Some don't think minus-rate loans are likely in Japan. The nation's Financial Law Board, a committee that advises on banking regulations, said in a report that a lender probably wouldn't pay the borrower unless there's a special agreement between the two.
Whereas Japanese sovereign bonds have minus yields because of expectations the BOJ will buy those notes from the market as part of its stimulus steps, the central bank isn't pursuing a policy like that for loans, meaning that negative-rate lending won't happen now, according to Toshihiro Uomoto, the chief credit strategist in Tokyo at Nomura Holdings Inc.
Some Japanese companies are already getting paid to borrow in debt markets.
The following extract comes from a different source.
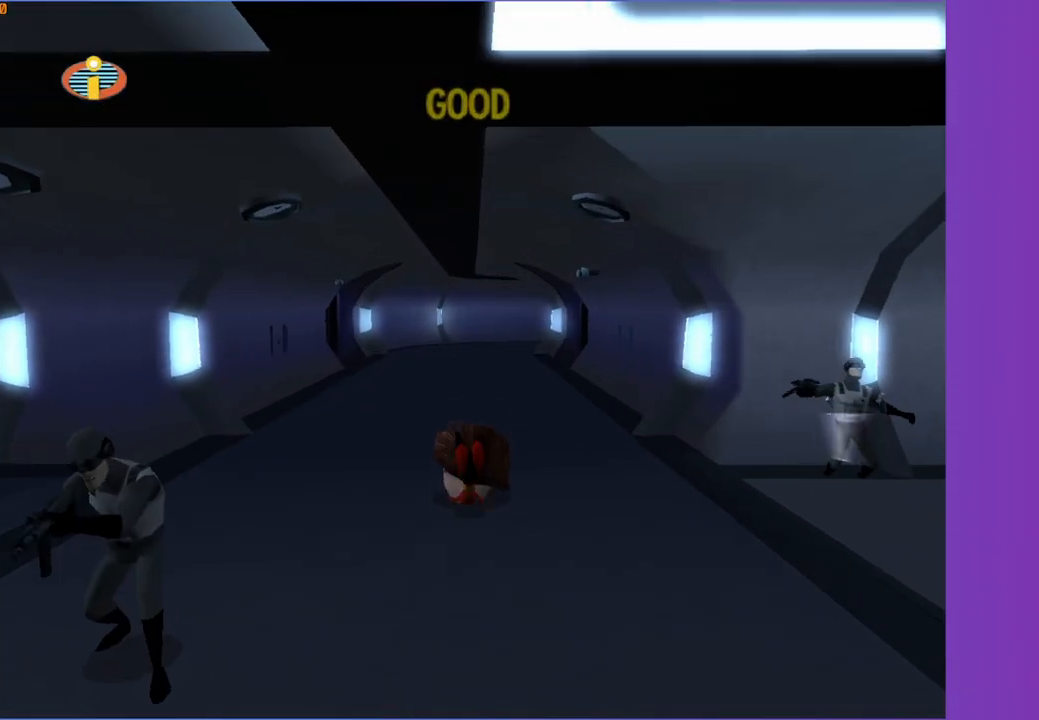
{"buttons": ["Y"], "left_stick": "up", "right_stick": "center", "events": []}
Sumitomo Mitsui Finance & Leasing Co got a rate of minus 0.001 per cent when it raised 5 billion yen (S$63 million) in March via the sale of six-month six-month commercial paper.
Banks in Europe haven't been lending at negative rates in spite of an earlier start of a minus-rate policy because base lending rates are higher than in Japan, according to Toyoki Sameshima, an analyst at BNP Paribas SA in Tokyo.
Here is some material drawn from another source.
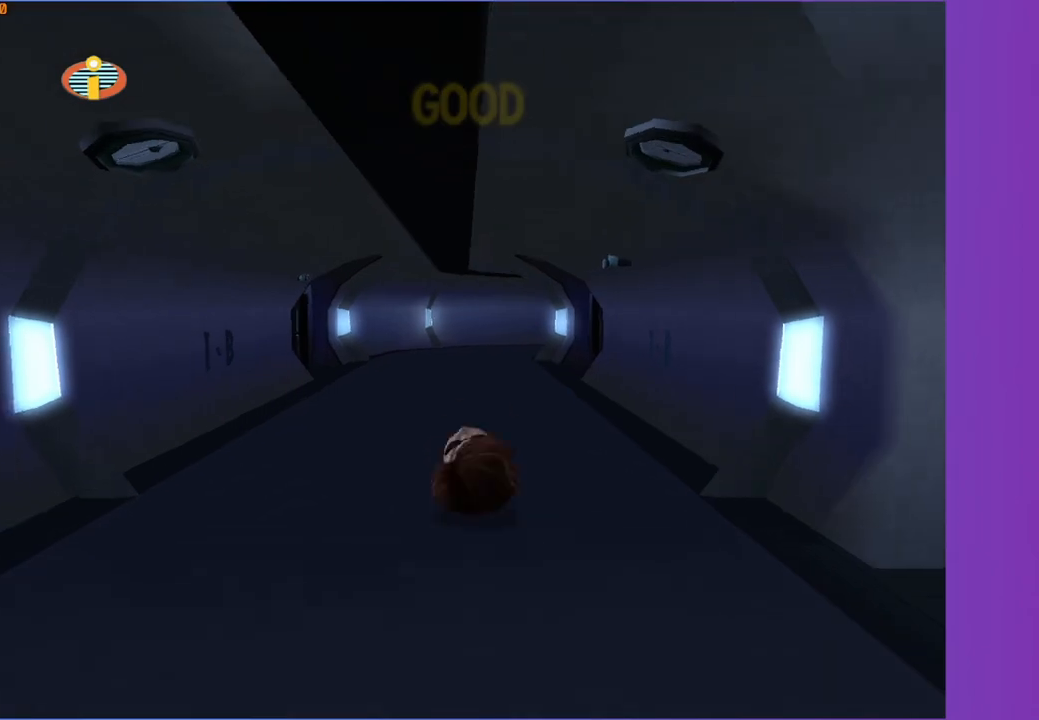
{"buttons": ["Y"], "left_stick": "up", "right_stick": "center", "events": [[50, "right_stick", "left"], [150, "right_stick", "center"], [317, "left_stick", "up-left"], [433, "left_stick", "up"]]}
Germany's average effective lending rate to non-financial companies was 2.2 per cent in March while a similar gauge for France was 1.89 per cent, according to data from the two nation's central banks. The average rate on new loans in Japan was 0.793 per cent in February, BOJ data show.
If Japanese banks do lend at rates below zero, that may hurt their bottom line.
"Because it is difficult for banks to charge negative rates to customers for deposits, this will likely lead to net interest margin compression and deterioration in profitability," Raja Mukherji, the Hong Kong-based head of Asian credit research at Pimco, wrote in a report.